**Description of the task:** Only one stretch of the data below is wanted: the lines from the one with "pinky dip: (188, 169)" through the one with "index mcp: (1521, 658)", repeated exactly.

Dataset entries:

————

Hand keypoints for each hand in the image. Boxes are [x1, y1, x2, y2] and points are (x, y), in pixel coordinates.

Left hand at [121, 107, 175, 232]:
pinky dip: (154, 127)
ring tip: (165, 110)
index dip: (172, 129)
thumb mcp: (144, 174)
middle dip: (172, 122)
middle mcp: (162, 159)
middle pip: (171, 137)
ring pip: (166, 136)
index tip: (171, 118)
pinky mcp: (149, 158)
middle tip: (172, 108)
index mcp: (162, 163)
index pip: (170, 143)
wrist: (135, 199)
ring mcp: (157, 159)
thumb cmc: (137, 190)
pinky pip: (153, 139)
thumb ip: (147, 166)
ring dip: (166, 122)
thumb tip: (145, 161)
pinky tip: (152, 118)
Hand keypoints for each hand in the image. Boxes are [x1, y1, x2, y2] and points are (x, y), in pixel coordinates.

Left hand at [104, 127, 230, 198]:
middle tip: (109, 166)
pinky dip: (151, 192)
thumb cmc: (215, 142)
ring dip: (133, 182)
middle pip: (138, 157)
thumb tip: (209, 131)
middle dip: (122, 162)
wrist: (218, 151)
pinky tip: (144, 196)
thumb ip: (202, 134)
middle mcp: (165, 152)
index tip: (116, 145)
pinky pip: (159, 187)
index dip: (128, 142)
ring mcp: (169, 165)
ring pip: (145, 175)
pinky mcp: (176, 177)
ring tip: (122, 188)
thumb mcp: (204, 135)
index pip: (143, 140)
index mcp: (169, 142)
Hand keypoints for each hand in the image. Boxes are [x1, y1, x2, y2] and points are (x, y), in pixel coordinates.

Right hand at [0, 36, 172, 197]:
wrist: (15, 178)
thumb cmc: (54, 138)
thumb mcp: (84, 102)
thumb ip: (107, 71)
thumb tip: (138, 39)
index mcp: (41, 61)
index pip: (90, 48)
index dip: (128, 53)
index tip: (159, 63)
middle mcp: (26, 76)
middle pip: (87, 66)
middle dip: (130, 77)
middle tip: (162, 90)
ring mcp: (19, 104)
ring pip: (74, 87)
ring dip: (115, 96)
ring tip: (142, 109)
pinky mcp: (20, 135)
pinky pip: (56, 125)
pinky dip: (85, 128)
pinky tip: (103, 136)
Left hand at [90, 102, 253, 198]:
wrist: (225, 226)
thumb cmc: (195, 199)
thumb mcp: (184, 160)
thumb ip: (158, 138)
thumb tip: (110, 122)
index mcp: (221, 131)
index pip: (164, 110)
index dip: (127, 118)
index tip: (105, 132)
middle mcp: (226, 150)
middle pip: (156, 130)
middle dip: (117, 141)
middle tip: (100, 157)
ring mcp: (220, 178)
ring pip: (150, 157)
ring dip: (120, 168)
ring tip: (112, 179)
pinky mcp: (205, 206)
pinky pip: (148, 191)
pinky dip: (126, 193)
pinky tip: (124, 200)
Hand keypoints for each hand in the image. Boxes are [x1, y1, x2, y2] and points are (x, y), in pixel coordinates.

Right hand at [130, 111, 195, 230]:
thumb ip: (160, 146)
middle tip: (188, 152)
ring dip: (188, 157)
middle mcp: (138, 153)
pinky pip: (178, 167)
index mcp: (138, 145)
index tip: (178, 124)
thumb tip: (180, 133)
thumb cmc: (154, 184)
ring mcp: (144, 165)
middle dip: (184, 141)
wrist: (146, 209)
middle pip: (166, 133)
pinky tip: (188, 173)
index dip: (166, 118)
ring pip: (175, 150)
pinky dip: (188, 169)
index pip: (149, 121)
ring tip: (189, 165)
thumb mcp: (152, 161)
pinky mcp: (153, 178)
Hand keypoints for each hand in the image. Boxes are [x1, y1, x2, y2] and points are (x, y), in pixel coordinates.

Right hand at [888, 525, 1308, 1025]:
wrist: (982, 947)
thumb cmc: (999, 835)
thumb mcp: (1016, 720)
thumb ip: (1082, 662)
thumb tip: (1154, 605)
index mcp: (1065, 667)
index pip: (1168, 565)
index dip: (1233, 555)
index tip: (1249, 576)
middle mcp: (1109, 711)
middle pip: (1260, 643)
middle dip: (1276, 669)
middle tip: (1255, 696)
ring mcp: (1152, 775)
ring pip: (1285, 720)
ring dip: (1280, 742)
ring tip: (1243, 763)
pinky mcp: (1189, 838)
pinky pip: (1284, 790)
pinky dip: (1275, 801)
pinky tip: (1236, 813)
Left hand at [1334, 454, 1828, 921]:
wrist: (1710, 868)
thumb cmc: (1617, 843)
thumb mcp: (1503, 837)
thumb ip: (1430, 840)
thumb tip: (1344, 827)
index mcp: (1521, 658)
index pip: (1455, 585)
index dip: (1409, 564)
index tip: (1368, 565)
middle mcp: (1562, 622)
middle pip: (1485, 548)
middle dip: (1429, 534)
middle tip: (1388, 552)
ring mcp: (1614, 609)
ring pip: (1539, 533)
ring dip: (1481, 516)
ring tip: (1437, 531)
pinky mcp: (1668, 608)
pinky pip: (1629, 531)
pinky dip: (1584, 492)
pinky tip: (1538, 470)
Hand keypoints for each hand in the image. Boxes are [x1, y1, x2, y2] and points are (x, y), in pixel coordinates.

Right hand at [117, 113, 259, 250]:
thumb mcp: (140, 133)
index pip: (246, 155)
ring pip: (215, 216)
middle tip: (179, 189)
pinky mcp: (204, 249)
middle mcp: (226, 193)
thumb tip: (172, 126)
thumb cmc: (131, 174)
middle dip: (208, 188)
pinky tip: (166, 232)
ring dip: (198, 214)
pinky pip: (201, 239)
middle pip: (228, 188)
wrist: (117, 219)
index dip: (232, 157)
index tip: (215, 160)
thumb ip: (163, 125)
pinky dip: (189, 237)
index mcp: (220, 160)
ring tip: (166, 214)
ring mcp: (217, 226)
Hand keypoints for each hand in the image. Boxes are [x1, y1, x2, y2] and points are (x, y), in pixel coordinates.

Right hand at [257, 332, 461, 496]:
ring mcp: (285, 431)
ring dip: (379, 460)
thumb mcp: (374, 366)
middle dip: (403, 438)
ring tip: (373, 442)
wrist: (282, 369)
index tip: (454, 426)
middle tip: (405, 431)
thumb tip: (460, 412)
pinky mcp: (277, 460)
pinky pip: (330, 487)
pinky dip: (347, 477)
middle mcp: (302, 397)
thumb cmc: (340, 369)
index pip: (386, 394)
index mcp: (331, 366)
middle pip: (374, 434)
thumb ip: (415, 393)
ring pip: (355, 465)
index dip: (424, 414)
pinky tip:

————

**Answer to this task:**
pinky dip: (188, 169)
index pip: (149, 121)
ring tip: (189, 165)
thumb mcp: (152, 161)
pinky mcp: (153, 178)
Hand keypoints for each hand in the image. Boxes are [x1, y1, x2, y2] and points are (x, y), in pixel coordinates.

Right hand at [888, 525, 1308, 1025]:
wrist: (982, 947)
thumb cmc: (999, 835)
thumb mcp: (1016, 720)
thumb ip: (1082, 662)
thumb tip: (1154, 605)
index mcp: (1065, 667)
index pip: (1168, 565)
index dip: (1233, 555)
index tip: (1249, 576)
middle mcp: (1109, 711)
middle pip: (1260, 643)
middle dip: (1276, 669)
middle tip: (1255, 696)
ring mcp: (1152, 775)
ring pip: (1285, 720)
ring dip: (1280, 742)
ring tip: (1243, 763)
pinky mcp: (1189, 838)
pinky pip: (1284, 790)
pinky dip: (1275, 801)
pinky tip: (1236, 813)
Left hand at [1334, 454, 1828, 921]:
wrist: (1710, 868)
thumb cmc: (1617, 843)
thumb mcp: (1503, 837)
thumb ip: (1430, 840)
thumb tip: (1344, 827)
index mcp: (1521, 658)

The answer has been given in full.